Uzun bir yoldan geliyorsun, yorgunsun. Şimdi teşrifatçının gösterdiği yere otur lütfen. Evet, evet el fenerini tuttuğu yer var ya, hah, işte tam da oraya, zira temaşa başlamak üzere…
Cincibir, Suga veya Elvan gazozu içebilirsin, çiğdem ya da patlamış mısır da verebilirim, ikramımızdır…
Karanlıkta kalmayı, oradan ışığa bakmayı seviyorsun… Hâlâ Eflatun’un Mağarası’nda gibisin! Bilmem kaç bin yıllık tarihinden bugünlere oturduğun yer hep aynı. Beyaz bir perdeye dikmişsin gözlerini, sâdece gözlerini mi? Hayır, şuurunu da…
***
Yazıdan önce görüntü vardı! Mağara resimleri. Yaşadığı dünyayı karanlıkta kalan kayalara çizdiği resimlerle aydınlatan ve mânâlandıran insanın belki de ilk keşfi, görüntülü anlatım sanatı. Bence o günlere kadar sessiz, o vakte kadar yalnız ve o zamana kadar ışıksız yaşayan insanoğlu medeniyete “görüntülü anlatım” yoluyla ulaştı.

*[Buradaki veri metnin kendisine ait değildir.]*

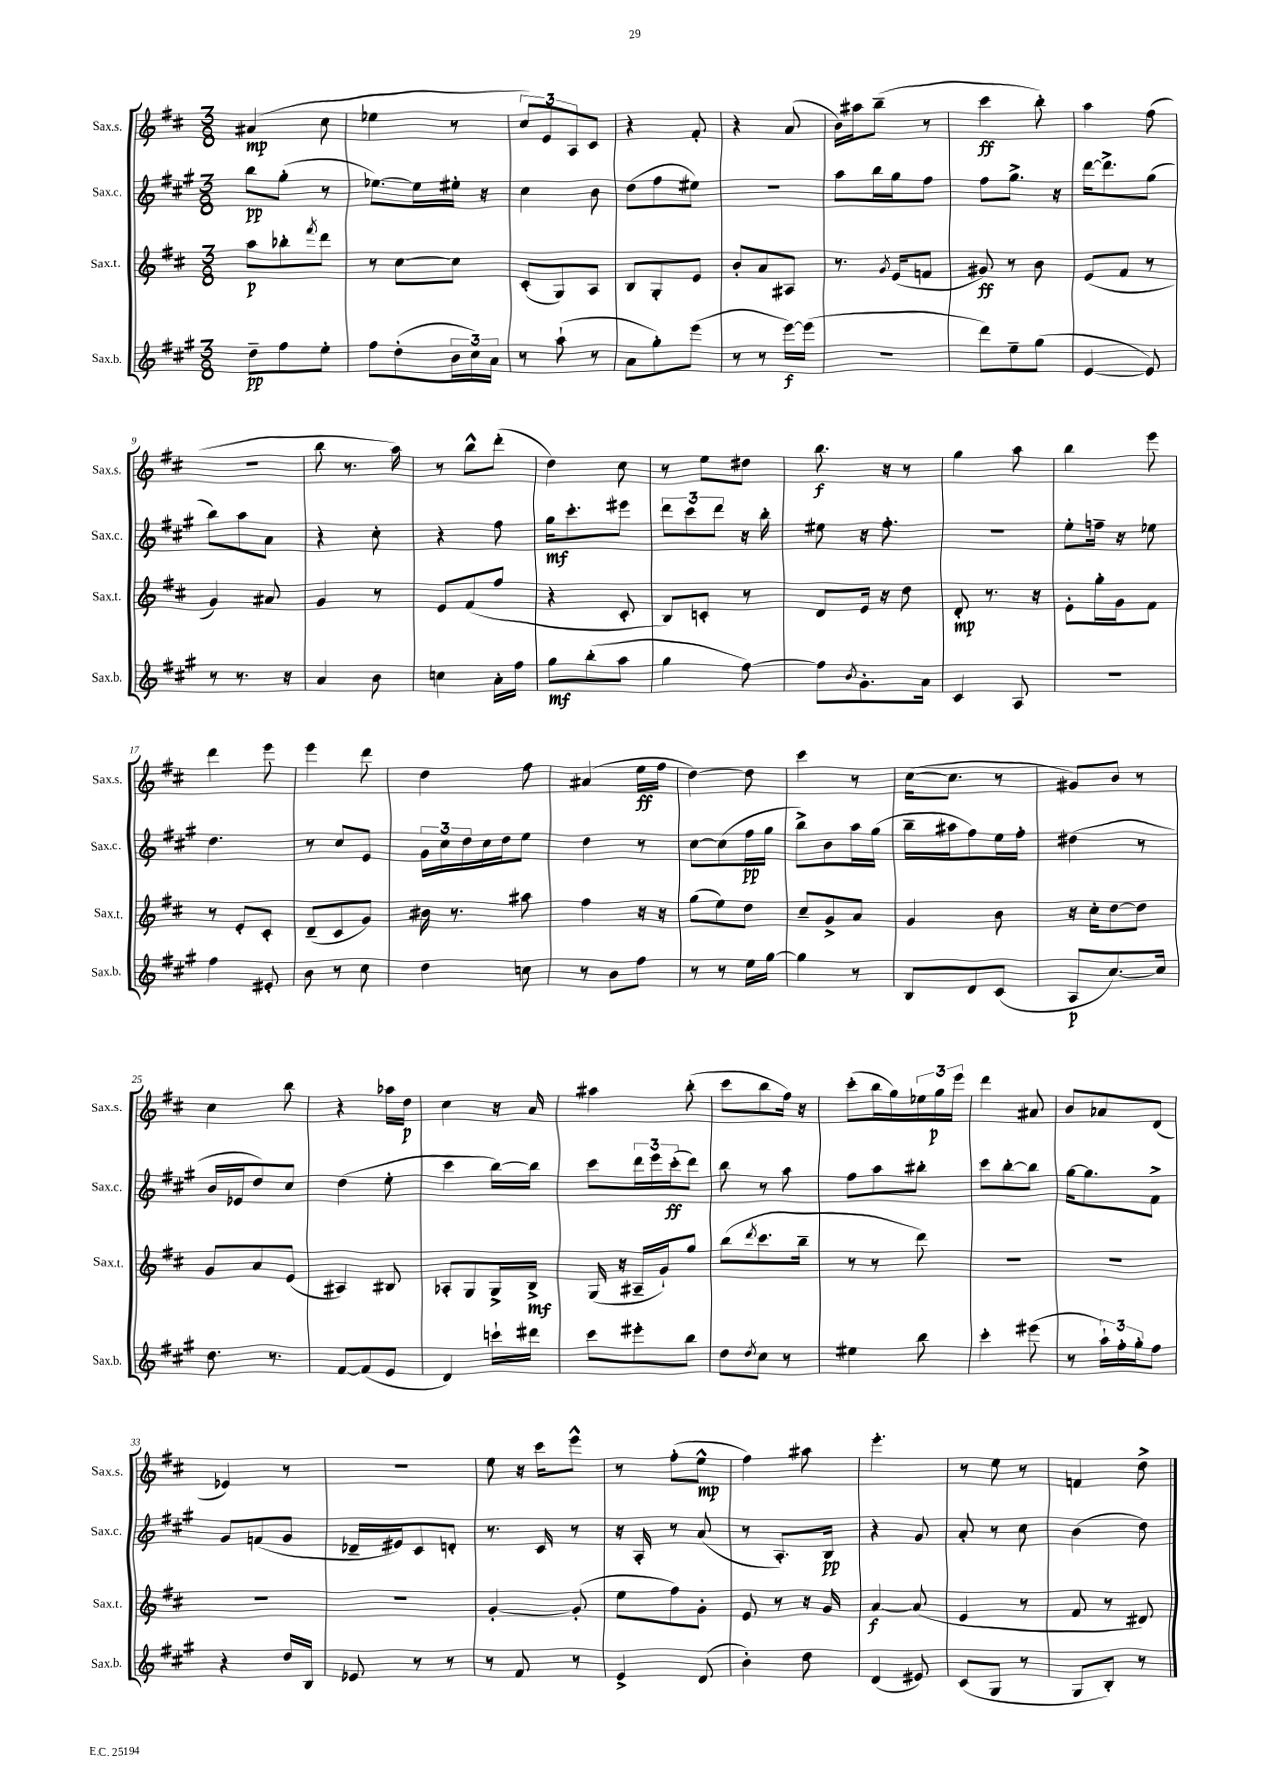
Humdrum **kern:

**kern	**kern	**kern	**kern
*staff4	*staff3	*staff2	*staff1
*clefG2	*clefG2	*clefG2	*clefG2
*k[f#c#g#]	*k[f#c#]	*k[f#c#g#]	*k[f#c#]
*M3/8	*M3/8	*M3/8	*M3/8
8dd~	8aa	8bb	(4a#
8ff#	8bb-'	(8gg#'	.
.	8qfff#	.	.
8ee'	8ddd	8r	8cc#
=	=	=	=
8ff#	8r	[8.ee-)	4ee-
(8dd'	[8cc#	.	.
.	.	16ee-]	.
24b	8cc#]	16ee#'	8r
24cc#)	.	.	.
.	.	16r	.
24a	.	.	.
=	=	=	=
8r	(8c#'	4cc#	12cc#)
.	.	.	12e
(8aa`	8G)	.	.
.	.	.	12A
8r	8A	8b	8c#
=	=	=	=
8a	8B	(8dd	4r
8gg#')	8G'	8ff#	.
(8eee	8e	8ee#)	8f#'
=	=	=	=
8r	8b'	4.r	4r
8r	8a	.	.
[16eee)	8A#	.	(8a
(16eee]	.	.	.
=	=	=	=
4.r	8.r	8aa	16b)
.	.	.	16aa#
.	.	16bb	(8bb~
.	8qg	.	.
.	(16e	16gg#	.
.	8f	8ff#	8r
=	=	=	=
8ddd)	8g#)	8ff#	4ccc#
8ee~	8r	8.gg#^	.
(8gg#	8b	.	8bb')
.	.	16r	.
=	=	=	=
[4e	(8e	[16ddd	4aa
.	.	8.ddd^]	.
.	8f#	.	.
8e])	8r	(8gg#	(8ff#
=	=	=	=
8r	4g)	8bb)	4.r
8.r	.	8aa	.
.	8a#	8a	.
16r	.	.	.
=	=	=	=
4a	4g	4r	8bb
.	.	.	8.r
8b	8r	8cc#'	.
.	.	.	16aa)
=	=	=	=
4cc	8e	4r	8r
.	(8f#	.	8bb^^
16a'	8ff#	8ff#	(8ddd'
16ff#	.	.	.
=	=	=	=
8gg#	4r	16gg#	4dd)
.	.	8.ccc#'	.
(8bb'	.	.	.
8aa	8c#'	8eee#	8cc#
=	=	=	=
4gg#	8B)	12ddd	8r
.	.	12ccc#	.
.	8c'	.	8ee
.	.	12ddd	.
[8ff#)	8r	16r	8dd#
.	.	16bb'	.
=	=	=	=
8ff#]	8d	8ee#	8.bb
8qb	.	.	.
8.g#'	16e	16r	.
.	16r	8.ff#'	16r
.	8dd	.	8r
16a	.	.	.
=	=	=	=
4c#	8d'	4.r	4gg
.	8.r	.	.
8A	.	.	8aa
.	16r	.	.
=	=	=	=
4.r	8e'	8ee'	4bb
.	16gg'	16ff~	.
.	16g	16r	.
.	8f#	8ee-	8eee
=	=	=	=
4ff#	8r	4.dd	4ddd
.	8e'	.	.
8e#'	8c#'	.	8eee
=	=	=	=
8b	(8d~	8r	4eee
8r	8c#	8cc#	.
8cc#	8g)	8e	8ddd
=	=	=	=
4dd	16b#	24g#	4dd
.	.	24cc#	.
.	8.r	.	.
.	.	24dd	.
.	.	16cc#	.
.	.	16dd	.
8cc	8aa#	8ee	8ff#
=	=	=	=
8r	4ff#	4dd	(4a#
8b	.	.	.
8ff#	16r	8r	16ee
.	16r	.	16ff#
=	=	=	=
8r	(8gg	[8cc#	[4dd)
8r	8ee)	(8cc#]	.
16ee	8dd	16ff#	8dd]
[16gg#	.	16gg#	.
=	=	=	=
4gg#]	8cc#~	8bb^)	4ccc#
.	8g^	8b	.
8r	8a	16aa	8r
.	.	(16gg#	.
=	=	=	=
8B	4g	16bb~	([16cc#
.	.	16aa#	8.cc#]
8d	.	8ff#)	.
(8c#	8b	16ee	8r
.	.	16ff#'	.
=	=	=	=
8A	16r	(4dd#	8g#)
.	16cc#'	.	.
[8.cc#)	[8dd	.	8b
.	8dd]	8r	8r
16cc#]	.	.	.
=	=	=	=
8.dd	8g	16b	4cc#
.	.	16e-	.
.	8a	8dd)	.
8.r	.	.	.
.	(8e	8cc#	8bb
=	=	=	=
[8f#	4A#)	(4dd	4r
(8f#]	.	.	.
8e	8B#	8ee'	16aa-
.	.	.	16dd
=	=	=	=
4d)	8A-'	4ccc#	4cc#
.	8G	.	.
16ccc`	16G^	[16bb)	16r
16ddd#	16B^	16bb]	16a
=	=	=	=
8ccc#	(16G	8ccc#	4aa#
.	16r	.	.
8eee#'	16A#~	24ddd	.
.	.	24eee	.
.	16g`)	.	.
.	.	(24ccc#'	.
8bb	8gg	8ddd)	(8bb'
=	=	=	=
8dd	(8bb	8bb	8ccc#
8qdd	8qddd	.	.
8cc#	8.ccc#	8r	8bb
8r	.	8aa	16ff#)
.	16bb~	.	16r
=	=	=	=
4ee#	8r	8ff#	(8ccc#'
.	8r	8aa	16bb
.	.	.	16gg)
8bb	8ddd)	8bb#'	24ee-
.	.	.	24gg
.	.	.	24eee
=	=	=	=
4ccc#'	4.r	8ccc#	4ddd
.	.	[8bb'	.
(8eee#	.	8bb]	8a#
=	=	=	=
8r	4.r	[16gg#	8b
.	.	8.gg#]	.
24aa`)	.	.	8a-
24ff#'	.	.	.
24gg#'	.	.	.
8ff#	.	8f#^	(8d
=	=	=	=
4r	4.r	8g#	4e-)
.	.	(8f	.
16dd	.	8g#	8r
16B	.	.	.
=	=	=	=
8e-	4.r	16d-~	4.r
.	.	16e#)	.
8r	.	8c#	.
8r	.	8d'	.
=	=	=	=
8r	[4g'	8.r	8ee
8f#	.	.	16r
.	.	16c#	16ccc#
8r	(8g']	8r	8eee^^
=	=	=	=
4e^	8ee	16r	8r
.	.	16A'	.
.	8ff#)	8r	(8ff#'
(8d	8g'	(8a	8ee^^
=	=	=	=
4b')	8e	8r	4ff#)
.	8r	8.A')	.
8dd	16r	.	8aa#
.	16g	16B	.
=	=	=	=
(4d	[4a	4r	4.eee'
8e#)	(8a]	8g#	.
=	=	=	=
(8c#	4e	8a'	8r
8G#	.	8r	8ee
8r	8r	8cc#	8r
=	=	=	=
8G#	8f#	(4b	4f
8B')	8r	.	.
8r	8d#)	8dd)	8dd^
==	==	==	==
*-	*-	*-	*-
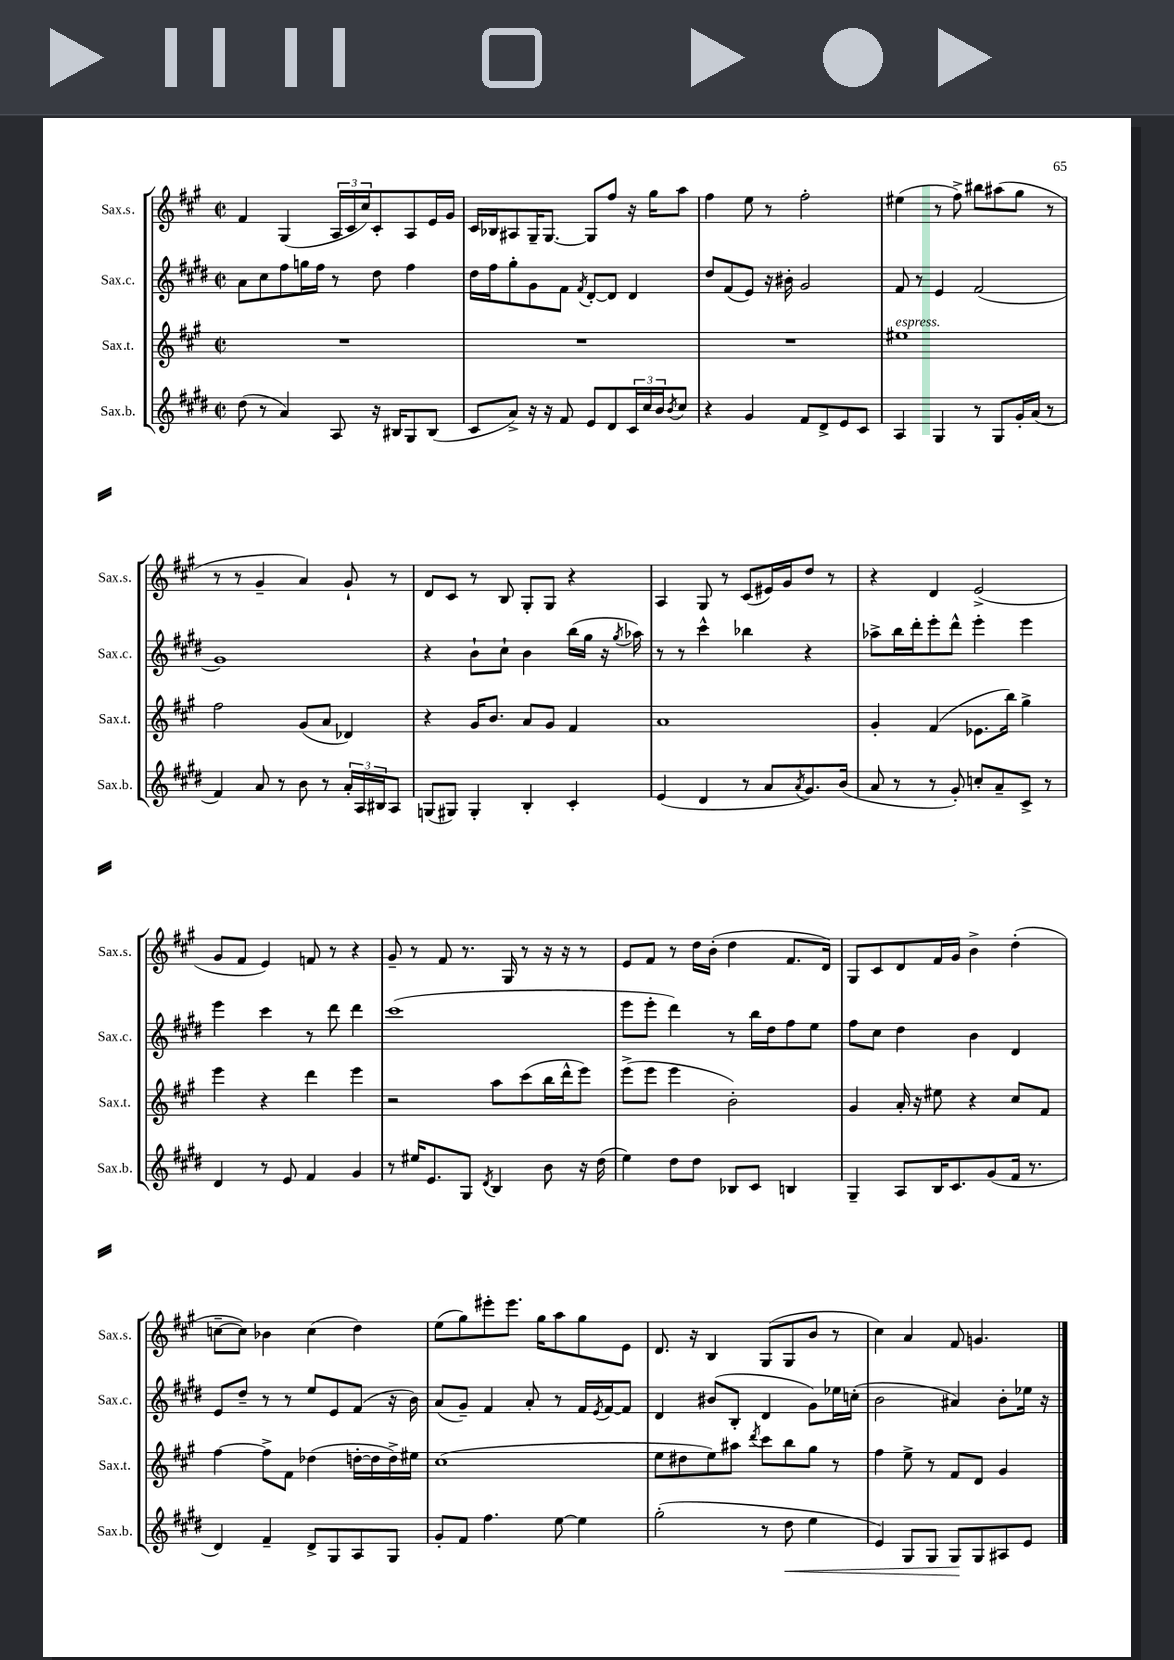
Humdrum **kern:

**kern	**kern	**kern	**kern
*staff4	*staff3	*staff2	*staff1
*clefG2	*clefG2	*clefG2	*clefG2
*k[f#c#g#d#]	*k[f#c#g#]	*k[f#c#g#d#]	*k[f#c#g#]
*M2/2	*M2/2	*M2/2	*M2/2
*met(c|)	*met(c|)	*met(c|)	*met(c|)
(8dd#	1r	8a	4f#
8r	.	8cc#	.
4a)	.	8ff#	(4G#
.	.	16gg	.
.	.	16ff#	.
8A	.	8r	24A
.	.	.	24c#
.	.	.	24cc#)
16r	.	8dd#	8c#'
16B#	.	.	.
8G#	.	4ff#	8A
(8B#	.	.	16e
.	.	.	16g#
=	=	=	=
8c#	1r	16dd#	16c#
.	.	16ff#	16B-
8a^)	.	8gg#'	8A#
16r	.	8g#	16G#~
16r	.	.	[8.G#
8f#	.	8f#	.
.	.	8qf#	.
8e	.	[8d#'	8G#]
8d#	.	8d#]	8ff#
24c#	.	4d#	16r
24cc#	.	.	.
.	.	.	16gg#
24b	.	.	.
8qb	.	.	.
8cc#	.	.	8aa
=	=	=	=
4r	1r	8dd#	4ff#
.	.	(8f#	.
4g#	.	8e)	8ee
.	.	16r	8r
.	.	16b#'	.
8f#	.	2g#	2ff#'
8d#^	.	.	.
8e	.	.	.
8c#	.	.	.
=	=	=	=
4A	1ee#	8f#	(4ee#
.	.	8r	.
4G#	.	4e	8r
.	.	.	8ff#^)
8r	.	(2f#	8bb#
8G#	.	.	(8aa#
16g#'	.	.	8gg#
(16a	.	.	.
8r	.	.	8r
=	=	=	=
4f#)	2ff#	1g#)	8r
.	.	.	8r
8a	.	.	4g#~
8r	.	.	.
8b	(8g#	.	4a)
8r	8a	.	.
24a'	4d-)	.	8g#`
24A	.	.	.
24B#	.	.	.
8A	.	.	8r
=	=	=	=
(8G	4r	4r	8d
8G#)	.	.	8c#
4G#'	16g#	8b`	8r
.	8.b	.	.
.	.	8cc#`	8B
4B'	8a	4b	8G#'
.	8g#	.	8G#
4c#'	4f#	(16bb	4r
.	.	16gg#	.
.	.	16r	.
.	.	8qgg#	.
.	.	16aa-)	.
=	=	=	=
(4e	1a	8r	4A
.	.	8r	.
4d#	.	4ccc#^^	8G#
.	.	.	8r
8r	.	4bb-	(8c#
8a	.	.	16e#)
.	.	.	16g#
8qa	.	.	.
8.g#)	.	4r	8dd
.	.	.	8r
(16b	.	.	.
=	=	=	=
8a	4g#'	8aa-^	4r
8r	.	16bb	.
.	.	16ddd#'	.
8r	(4f#	8eee'	4d
8g#')	.	8ddd#^^	.
8cc'	8.e-	4eee'	(2e^
8a~	.	.	.
.	16bb)	.	.
8c#^	4gg#^	4eee	.
8r	.	.	.
=	=	=	=
4d#	4eee	4eee	8g#
.	.	.	8f#
8r	4r	4ccc#	4e)
8e	.	.	.
4f#	4ddd	8r	8f
.	.	8ddd#	8r
4g#	4eee	4ddd#	4r
=	=	=	=
8r	2r	(1ccc#	8g#~
16ee#	.	.	8r
8.e	.	.	.
.	.	.	8f#
8G#	.	.	8.r
8qd#	.	.	.
4B	8aa	.	.
.	.	.	16G#
.	(8ccc#	.	8r
8b	16bb	.	16r
.	16ddd^^	.	16r
16r	8eee)	.	8r
(16dd#	.	.	.
=	=	=	=
4ee)	(8eee^	8eee	8e
.	8eee	8eee'	8f#
8dd#	4eee	4ddd#)	8r
8dd#	.	.	16dd
.	.	.	(16b'
8B-	2b')	8r	4dd
8c#	.	16bb	.
.	.	16dd#	.
4B	.	8ff#	8.f#
.	.	8ee	.
.	.	.	16d)
=	=	=	=
4G#~	4g#	8ff#	8G#
.	.	8cc#	8c#
8A	16a'	4dd#	8d
.	16r	.	.
16B	8ee#	.	16f#
8.c#	.	.	16g#
.	4r	4b	4b^
(8g#	.	.	.
16f#	8cc#	4d#	(4dd'
8.r	.	.	.
.	8f#	.	.
=	=	=	=
4d#)	[4ff#	8e	[8cc~
.	.	8dd#~	8cc])
4f#~	8ff#^]	8r	4b-
.	8f#	8r	.
8d#^	(4dd-	8ee	(4cc
8G#	.	8e	.
8A	[16dd'	(8f#	4dd)
.	16dd]	.	.
8G#	16dd^)	16r	.
.	16ee#	16b)	.
=	=	=	=
8g#'	(1cc#	(8a	(8ee
8f#	.	8g#~)	8gg#)
4.ff#	.	4f#	8eee#'
.	.	.	8.eee#
.	.	8a'	.
.	.	.	16gg#
[8ee	.	8r	8aa
4ee]	.	16f#	8gg#
.	.	8qe	.
.	.	[16f#	.
.	.	8f#]	8e
=	=	=	=
(2gg#'	8ee	4d#	8.d
.	8dd#	.	.
.	.	.	16r
.	8ee)	(8b#	4B
.	8aa#	8B'	.
.	8qddd	.	.
8r	8ccc#	4d#	(8G#
8dd#	8bb	.	8G#
4ee	8gg#	8g#)	8b
.	8r	16ee-	8r
.	.	(16cc'	.
=	=	=	=
4e)	4ff#	2b	4cc#)
8G#	8ee^	.	4a
8G#	8r	.	.
8G#	8f#	4a#)	8f#
8G#	8d	.	4.g
8A#	4g#	8b'	.
8e	.	16ee-	.
.	.	16r	.
==	==	==	==
*-	*-	*-	*-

Gördüğünü, bildiğini ve anlatmak istediğini taşlara çiziktirdiği resimlerle müşahhas kılmak insan düşüncesinin atladığı ilk merhale olmalı… Bu, “yaratma arzusunun, var olduğunun ve yaşadığının” ilk ispatıdır da aslında. Kadîm bir tespit; “duyduğundan çok gördüğüne inanıyor insan”. Gördüğüne ve hayal edebildiğine…
“Görmediğime inanmam!” diye haykıran Hz. Ali’nin bize verdiği gizemli şifre de “Görmekle inanmak arasındaki bağı” vurguluyor olsa gerek; görme, hayal etme ve resmetme.
Hükmünü ansızın vermeyen, kıssalarla süsleyen Allah, anlayabilelim diye tasavvur ve hayal etmemizi istiyor Kur’an-ı Kerim’inde. Kıssaların kutsal kitabımızda yer alması da başka bir şifre… Muharref İncil’in ve Tevrat’ın birer masal kitabı gibi hikâyelerle dolu olmasının mânâsı da bu olmalı.